__Document segment__
These pages are intended as notes for programmers interested in writing programs based on codes and ciphers. Most of the pages contain pseudocode, with varying levels of detail, to help you to program a solution. The pseudocode describes programs that can be written in most high level languages. Scripting languages and console programs will work fine for almost all of the examples.
Pseudocode is used to avoid specifying a language for the section. Decryption algorithms are described in some places but should be easily derived from the encryption algorithms if they have not been listed. The key parts of the algorithms have been shown, often in parts. You'll have to think about what you are doing. Functions, procedures and classes have not been used but should be part of your approach if you are an A level student.
The algorithms are not always the most efficient and not always the most compact way of expressing the steps. That is deliberate to make them easier to follow and to show how a core set of steps can be varied for ciphers of the same family. It also gives you the basis for exploring a little further with the topic.
Codes & Ciphers
This section of the site is concerned mainly with ciphers but there are some codes discussed too. Although many people use the two terms interchangeably, a distinction is made in classical cryptography.
We use a code, like Morse code, to substitute each character in our message for a pattern of dots and dashes, short and long bursts of light or sound. The coded patterns consist of 2 characters, repreated and combined into strings whose length varies from one character to another. The purpose of such a code is to allow an alphabet of 36 or more characters to be communicated using only 2 characters. Many codes, like Morse, are not concerned with obscuring the meaning of the message being communicated. More often, the code, like Semaphore, is designed to make it possible to communicate the message in the first place.

__Dataset__
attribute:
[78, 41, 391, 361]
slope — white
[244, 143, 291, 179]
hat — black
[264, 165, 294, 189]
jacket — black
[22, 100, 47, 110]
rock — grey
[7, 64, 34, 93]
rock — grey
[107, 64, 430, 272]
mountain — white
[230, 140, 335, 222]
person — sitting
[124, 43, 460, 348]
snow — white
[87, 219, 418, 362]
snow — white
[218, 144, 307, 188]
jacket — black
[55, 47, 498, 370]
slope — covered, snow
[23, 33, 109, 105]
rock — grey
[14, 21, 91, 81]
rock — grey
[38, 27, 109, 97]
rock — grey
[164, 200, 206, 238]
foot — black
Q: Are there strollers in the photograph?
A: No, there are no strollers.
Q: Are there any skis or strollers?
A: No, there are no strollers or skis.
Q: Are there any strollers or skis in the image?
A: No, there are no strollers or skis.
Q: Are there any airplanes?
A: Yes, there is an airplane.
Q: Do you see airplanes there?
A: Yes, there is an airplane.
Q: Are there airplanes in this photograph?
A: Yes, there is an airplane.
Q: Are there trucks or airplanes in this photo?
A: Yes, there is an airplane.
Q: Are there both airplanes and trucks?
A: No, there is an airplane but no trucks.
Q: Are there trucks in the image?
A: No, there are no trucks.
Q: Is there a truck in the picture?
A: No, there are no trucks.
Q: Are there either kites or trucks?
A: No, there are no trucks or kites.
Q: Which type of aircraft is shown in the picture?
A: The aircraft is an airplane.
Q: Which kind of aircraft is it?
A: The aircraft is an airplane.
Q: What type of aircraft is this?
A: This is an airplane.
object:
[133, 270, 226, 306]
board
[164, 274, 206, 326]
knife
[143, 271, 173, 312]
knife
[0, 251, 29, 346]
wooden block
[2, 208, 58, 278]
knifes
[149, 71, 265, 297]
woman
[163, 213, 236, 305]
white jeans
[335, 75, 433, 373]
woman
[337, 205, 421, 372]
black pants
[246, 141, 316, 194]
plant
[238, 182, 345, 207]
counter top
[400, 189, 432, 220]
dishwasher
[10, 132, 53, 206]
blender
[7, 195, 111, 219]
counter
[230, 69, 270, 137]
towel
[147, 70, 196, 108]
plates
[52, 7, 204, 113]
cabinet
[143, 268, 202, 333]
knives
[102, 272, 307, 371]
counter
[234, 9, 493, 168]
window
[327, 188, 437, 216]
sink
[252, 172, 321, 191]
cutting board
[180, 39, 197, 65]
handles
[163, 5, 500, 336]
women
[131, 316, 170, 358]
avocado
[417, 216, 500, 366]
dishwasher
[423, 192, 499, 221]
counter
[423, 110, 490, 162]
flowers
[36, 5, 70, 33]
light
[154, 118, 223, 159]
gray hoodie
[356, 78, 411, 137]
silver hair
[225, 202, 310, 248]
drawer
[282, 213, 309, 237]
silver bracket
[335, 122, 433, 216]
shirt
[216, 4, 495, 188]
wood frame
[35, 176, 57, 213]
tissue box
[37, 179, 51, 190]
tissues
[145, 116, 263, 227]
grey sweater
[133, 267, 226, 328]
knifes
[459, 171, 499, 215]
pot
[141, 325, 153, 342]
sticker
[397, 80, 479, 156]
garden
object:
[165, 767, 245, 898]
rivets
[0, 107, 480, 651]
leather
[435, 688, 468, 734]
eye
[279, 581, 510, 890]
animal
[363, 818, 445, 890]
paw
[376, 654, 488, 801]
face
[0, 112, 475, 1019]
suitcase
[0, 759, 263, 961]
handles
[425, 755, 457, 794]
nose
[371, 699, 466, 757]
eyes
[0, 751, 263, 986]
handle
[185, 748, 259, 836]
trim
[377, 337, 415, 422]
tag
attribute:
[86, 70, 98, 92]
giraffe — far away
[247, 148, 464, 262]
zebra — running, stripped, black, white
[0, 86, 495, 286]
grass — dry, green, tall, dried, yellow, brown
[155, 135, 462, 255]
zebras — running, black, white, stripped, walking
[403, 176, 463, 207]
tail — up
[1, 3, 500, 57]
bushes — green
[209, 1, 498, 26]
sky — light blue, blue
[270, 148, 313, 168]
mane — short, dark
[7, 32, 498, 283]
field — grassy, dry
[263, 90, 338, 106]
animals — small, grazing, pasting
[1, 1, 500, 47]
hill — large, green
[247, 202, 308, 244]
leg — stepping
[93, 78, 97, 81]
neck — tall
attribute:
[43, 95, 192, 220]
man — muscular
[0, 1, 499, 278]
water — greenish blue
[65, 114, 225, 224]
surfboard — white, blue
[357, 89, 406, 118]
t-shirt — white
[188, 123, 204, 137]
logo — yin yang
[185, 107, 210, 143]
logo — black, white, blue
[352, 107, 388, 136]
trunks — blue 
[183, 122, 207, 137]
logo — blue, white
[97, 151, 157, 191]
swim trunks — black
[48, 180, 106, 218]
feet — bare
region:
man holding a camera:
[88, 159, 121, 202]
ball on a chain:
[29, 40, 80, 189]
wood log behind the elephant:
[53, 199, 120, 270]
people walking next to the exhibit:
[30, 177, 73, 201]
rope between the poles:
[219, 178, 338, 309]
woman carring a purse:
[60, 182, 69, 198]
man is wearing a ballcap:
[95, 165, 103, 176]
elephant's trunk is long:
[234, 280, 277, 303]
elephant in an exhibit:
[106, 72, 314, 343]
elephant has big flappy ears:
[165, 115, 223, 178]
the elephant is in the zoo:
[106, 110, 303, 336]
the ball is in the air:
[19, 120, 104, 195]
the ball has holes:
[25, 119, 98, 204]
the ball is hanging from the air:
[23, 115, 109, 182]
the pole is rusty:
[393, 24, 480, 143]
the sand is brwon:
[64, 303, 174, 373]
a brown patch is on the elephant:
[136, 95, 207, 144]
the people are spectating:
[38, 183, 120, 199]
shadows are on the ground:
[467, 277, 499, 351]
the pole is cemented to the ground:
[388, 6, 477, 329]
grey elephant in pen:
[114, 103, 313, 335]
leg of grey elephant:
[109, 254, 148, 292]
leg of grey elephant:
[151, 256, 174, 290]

__Set of tasks__
[A] In the notes on codes and ciphers, rewrite the passage from "These pages are" up to and including "A level student.", switching "algorithms" to "routines".
[B] Answer these questions from the notes on codes and ciphers:
(i) What languages can the programs described by the pseudocode be written in?
(ii) How many characters make up the coded patterns of Morse code?
(iii) What code is given as an example of one designed to make it possible to communicate the message in the first place?

__Solutions to the problems__
[A]
These pages are intended as notes for programmers interested in writing programs based on codes and ciphers. Most of the pages contain pseudocode, with varying levels of detail, to help you to program a solution. The pseudocode describes programs that can be written in most high level languages. Scripting languages and console programs will work fine for almost all of the examples.
Pseudocode is used to avoid specifying a language for the section. Decryption routines are described in some places but should be easily derived from the encryption routines if they have not been listed. The key parts of the routines have been shown, often in parts. You'll have to think about what you are doing. Functions, procedures and classes have not been used but should be part of your approach if you are an A level student.

[B]
(i) Most high level languages.
(ii) 2 characters.
(iii) Semaphore.